WASHINGTON — The surging popularity of ChatGPT has raised concerns about the future of learning, but several experts say educators should embrace the tool.
ChatGPT – short for Chat Generative Pre-trained Transformer – is an artificial intelligence chatbot that was developed by San Francisco-based startup OpenAI in November 2022.
ChatGPT takes written input from users and generates human-like responses through natural language processing – allowing it to write papers, speeches, poems and even generate code. Its robust abilities have caused educators to worry about declines in learning and academic integrity in their classrooms.
Some of the nation’s largest school districts, like New York City’s Department of Education, Baltimore County Public Schools, Oakland Unified in California, and Seattle Public Schools, have already moved to block ChatGPT from their devices and networks, citing concerns about cheating and plagiarism.
Edward Maloney, English professor and executive director of The Center for New Designs in Learning and Scholarship at Georgetown University, who helps other educators think about course designs and assignments, said ChatGPT is just another opportunity to reimagine teaching.
“The most important thing is to be transparent, to be open, to help your students understand what these tools can do and what they can’t do, and to potentially incorporate them into teaching experiences,” Maloney said.
He added that there are several other tools that have augmented students’ abilities, such as calculators and the internet, and ChatGPT is no different. He said the way to adapt is by creating assignments that require more than what the tool is capable of.

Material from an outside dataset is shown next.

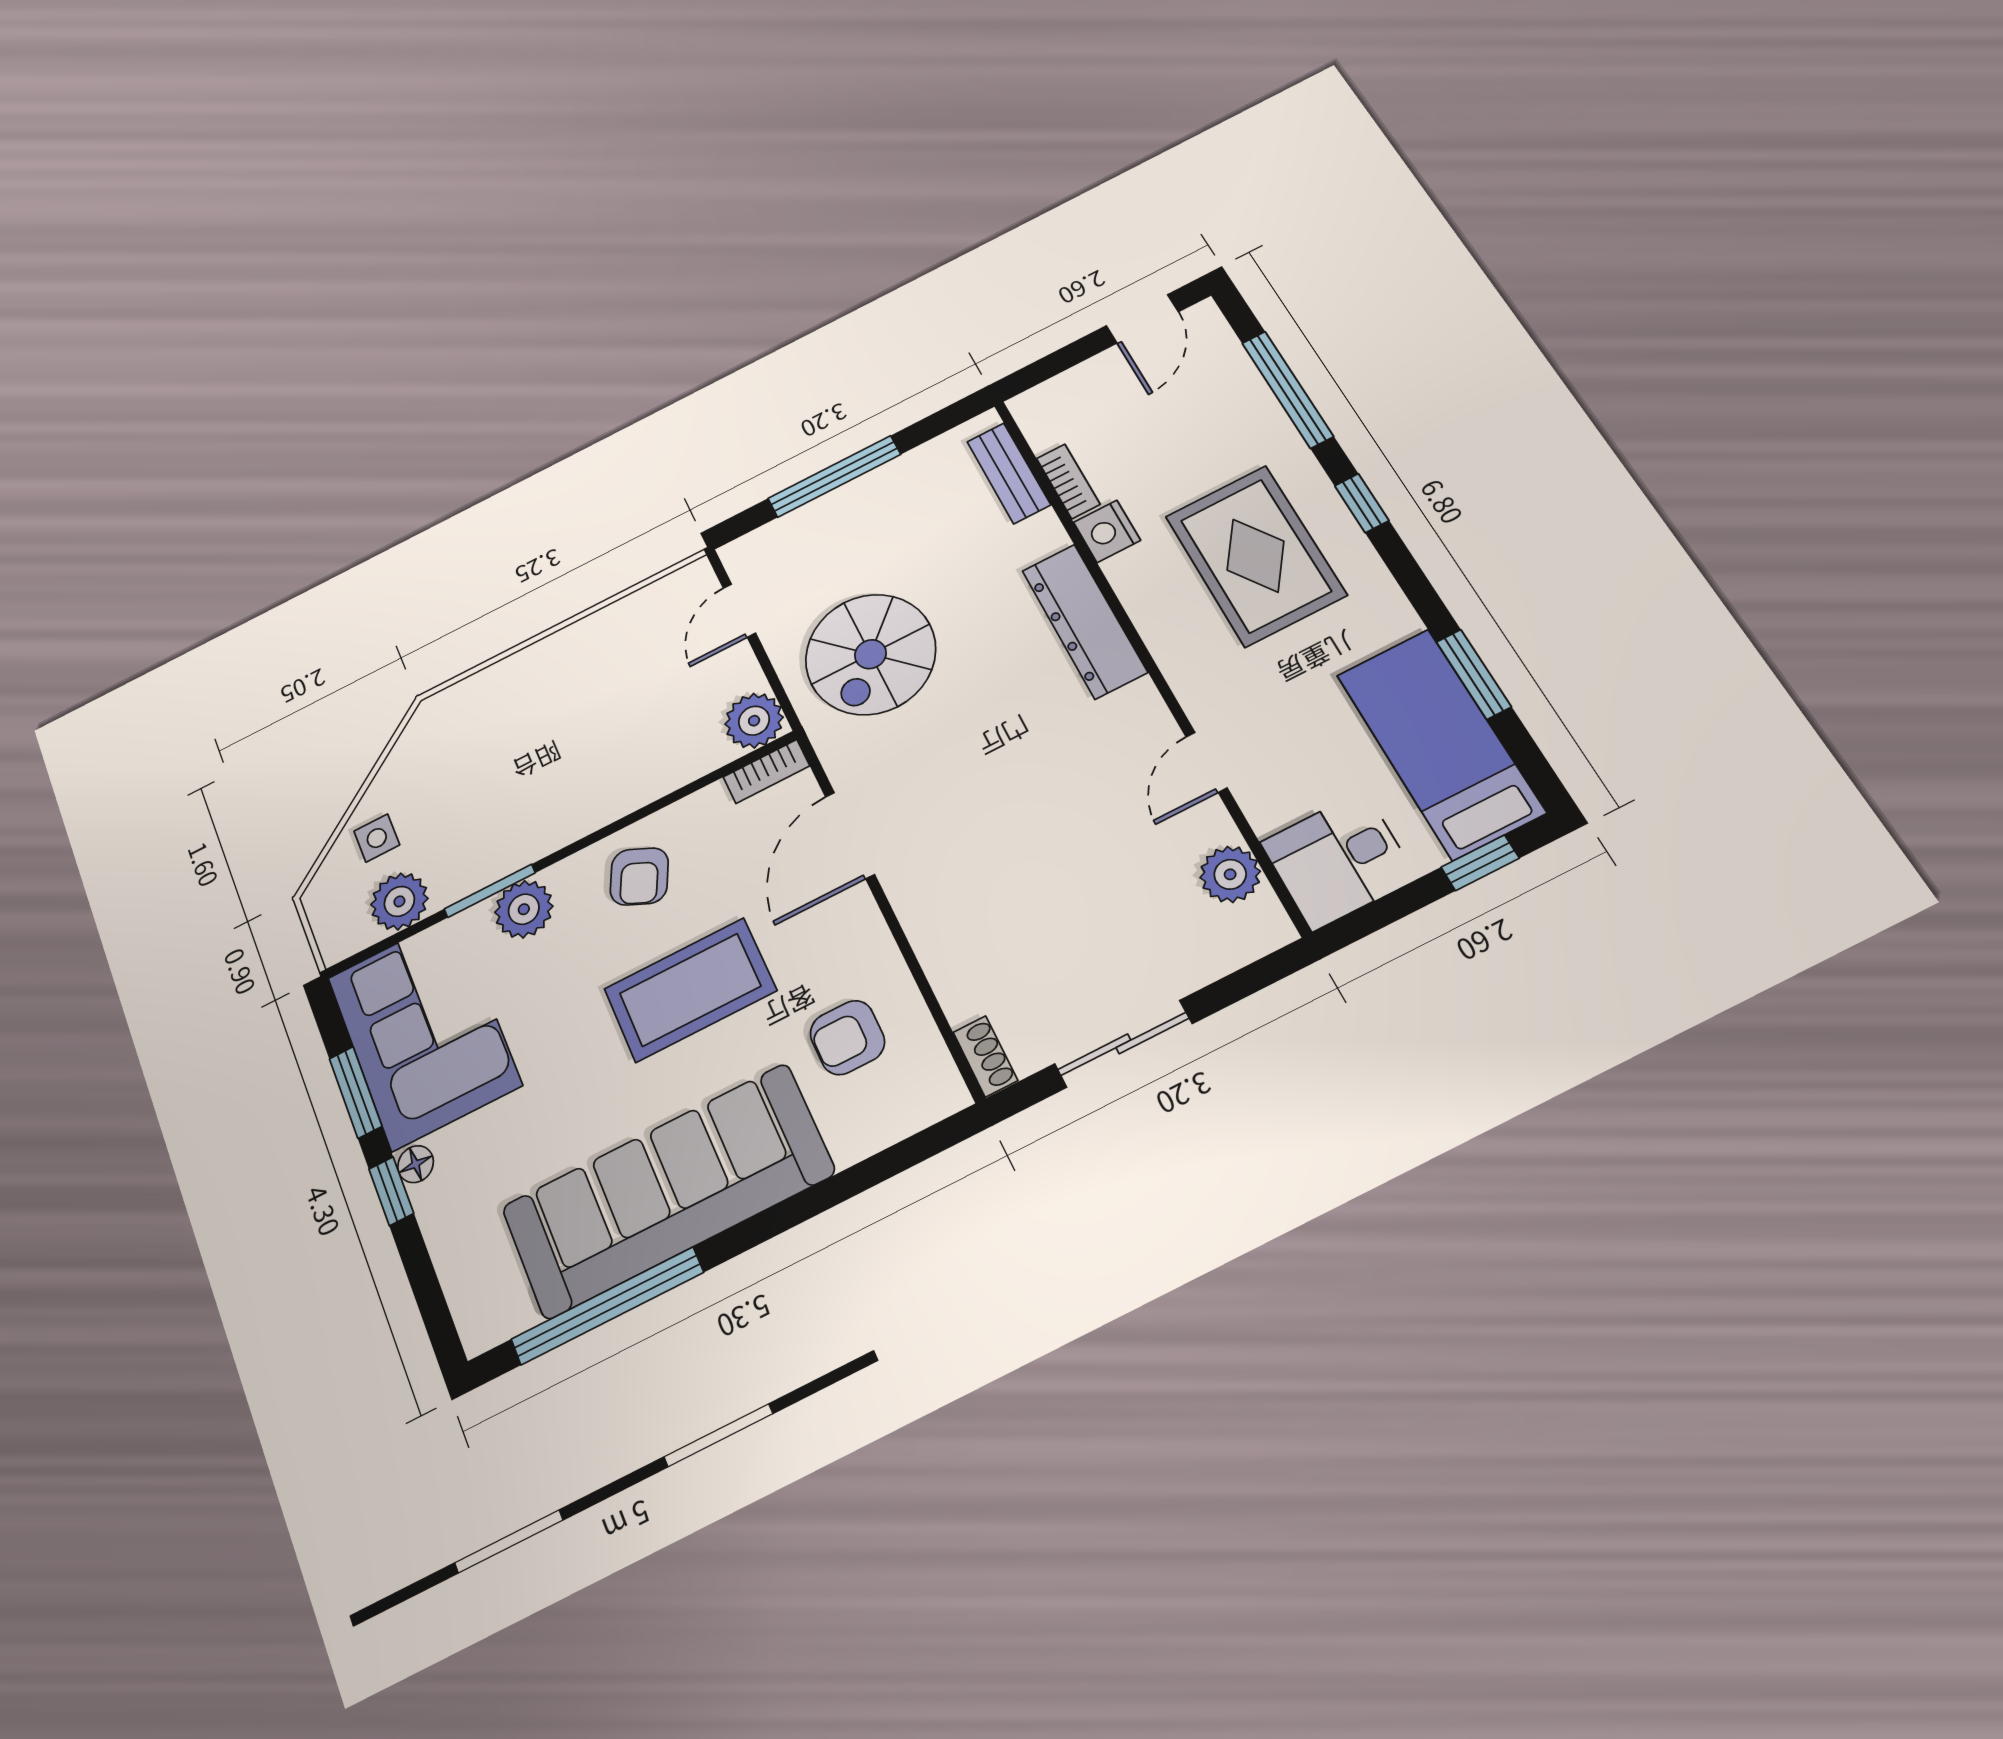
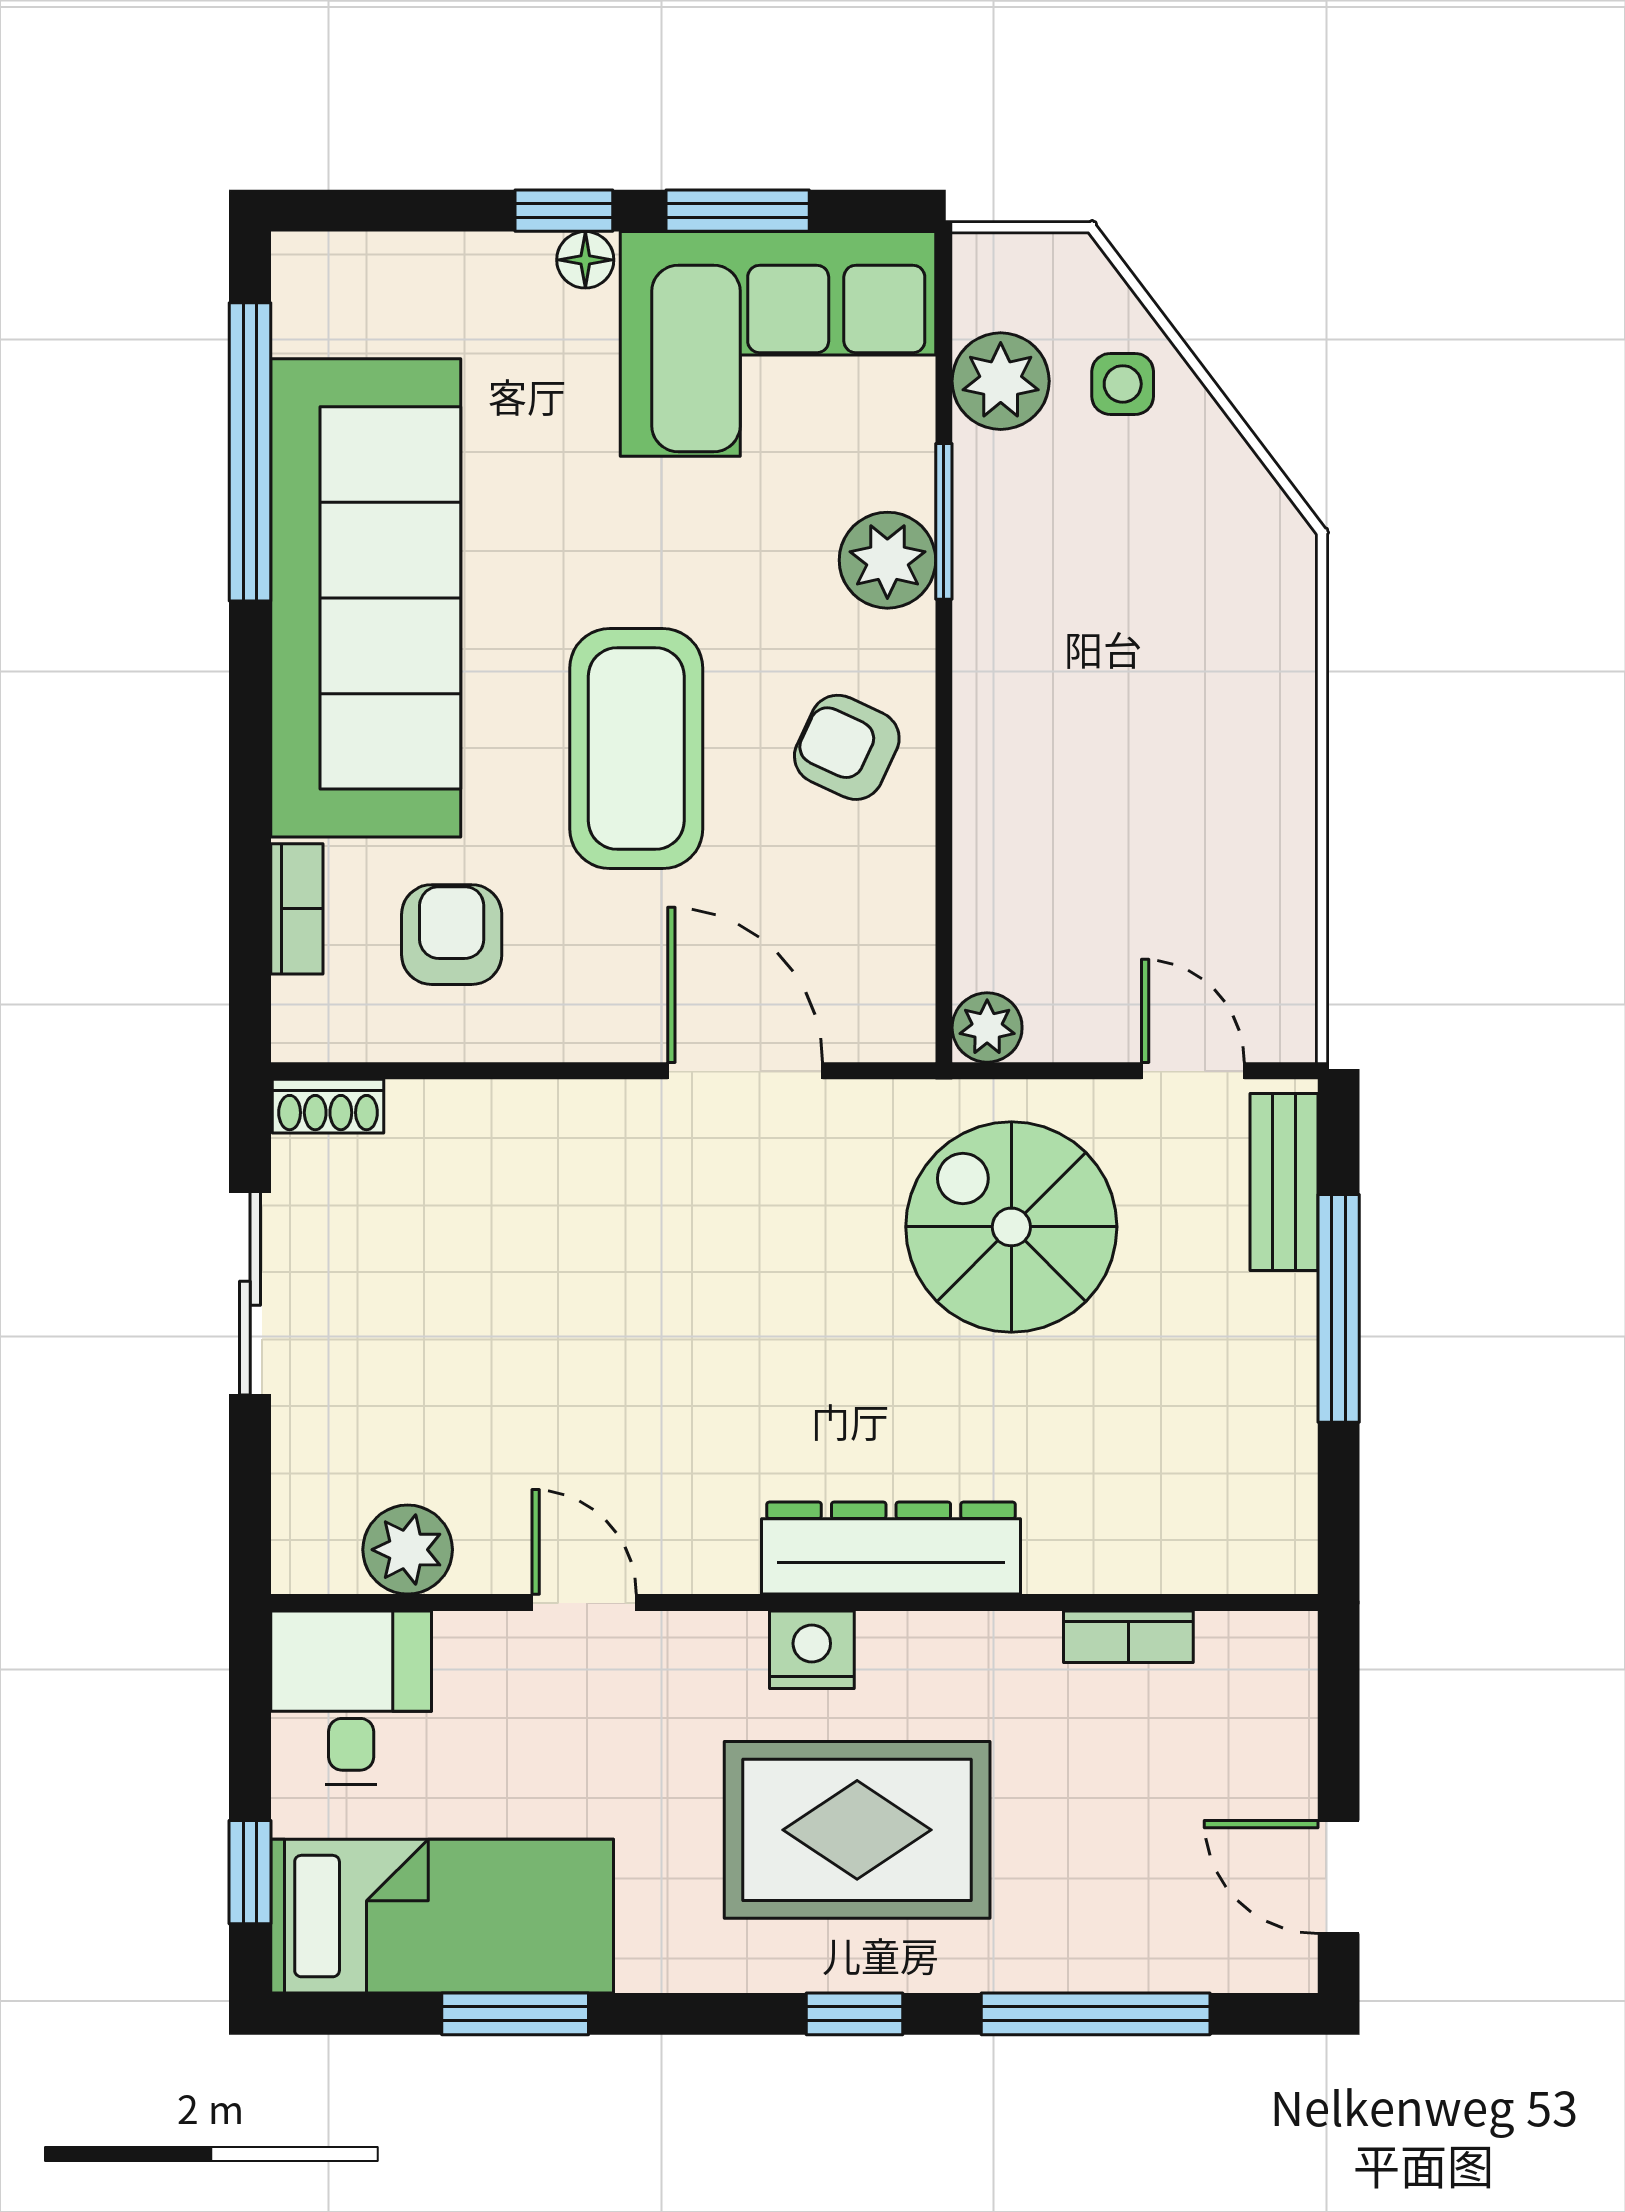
bench: (1009, 473) -> (1284, 1182), moved, turned 90
nightstand: (1107, 531) -> (812, 1650), moved
plant: (754, 721) -> (987, 1028), width x0.73, depth x0.73
bookcase: (766, 771) -> (297, 909), moved, turned 180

The tool’s rapid growth has also concerned many educators. The platform is estimated to have reached 100 million monthly active users just two months after it was created, according to a research report by investment banking company UBS. By comparison, it took TikTok approximately nine months to reach 100 million users and Instagram more than two years, according to Sensor Tower, an app analysis firm.
Naomi Baron, professor emerita of world languages and cultures at American University, said educators will now have to be more reflective when evaluating essays to determine whether a student wrote them. She said the “foolproof” way to do this is by talking with students about their ideas, offering feedback, and having them submit multiple drafts.
“That doesn’t happen in most classes and most classrooms in the United States,” Baron said. “Therefore, we’re going to have to figure out something else as a way of stimulating and then assessing students’ thinking about the kinds of issues they write about in essays or term papers.”
Baron, who has spent time testing out the chatbot, said educators can be alert for high frequencies of words like “the,” “a,” and “is” in papers because ChatGPT has been designed to predict what the next word will be based on the large dataset of texts it draws from. She also said a paper being “too perfect” may be an indicator that it was written by artificial intelligence.
OpenAI, in a statement to Medill News Service, said that the company doesn’t want ChatGPT to be used for misleading purposes in schools or elsewhere. The company has since released a “classifier” to help educators distinguish between human-written and AI-written text.
“The classifier aims to help mitigate false claims that AI-generated text was written by a human. However, it still has a number of limitations – so it should be used as a complement to other methods of determining the source of text instead of being the primary decision-making tool,” an OpenAI spokesperson said.
The concerns of educators may be justified. More than 60% of college students and 95% of high school students have admitted to some form of cheating, according to the International Center for Academic Integrity (ICAI), a research center that conducts wide-scale surveys of academic integrity.
But many school districts and universities are still assessing whether this new technology actually poses a threat to academia and how to handle it.
D.C. Public Schools is one of them, and it remains unclear if they will also go as far as banning the app from its 115 schools.
“DC Public Schools has been made aware of the issues surrounding Open AI’s ChatGPT. We are having internal discussions with our experts to explore what measures we can take,” a spokesperson said in a statement to Medill News Service.
Stanford University said that its faculty and lecturers continue to design assignments to develop students’ thinking and writing skills by requiring them to draft and revise their ideas while citing sources and evidence.
“These learning processes are central to the ways in which Stanford prepares students for lives of active citizenship, and faculty will continue to guide students on the role of emerging tools in their courses,” a spokesperson said.
The university also said its Board of Judicial Affairs (BJA) has been monitoring AI tools and will be discussing how they relate to the university’s honor code.
Kenny Ching, assistant professor and expert at Worcester Polytechnic Institute, said incorporating this new technology may be easier said than done, but it is necessary.
He said schools that ban ChatGPT from their campuses create an artificial barrier because students will find ways around it. Rather than merely slowing down the process, he said it’s better for educators to embrace it.
He also said banning the tool will only make education look more distant from the real world.
“Students are going to be using it in the future, and if we are supposed to be preparing students for effective work in the future, why are we preventing them from using that in the classroom,” Ching said.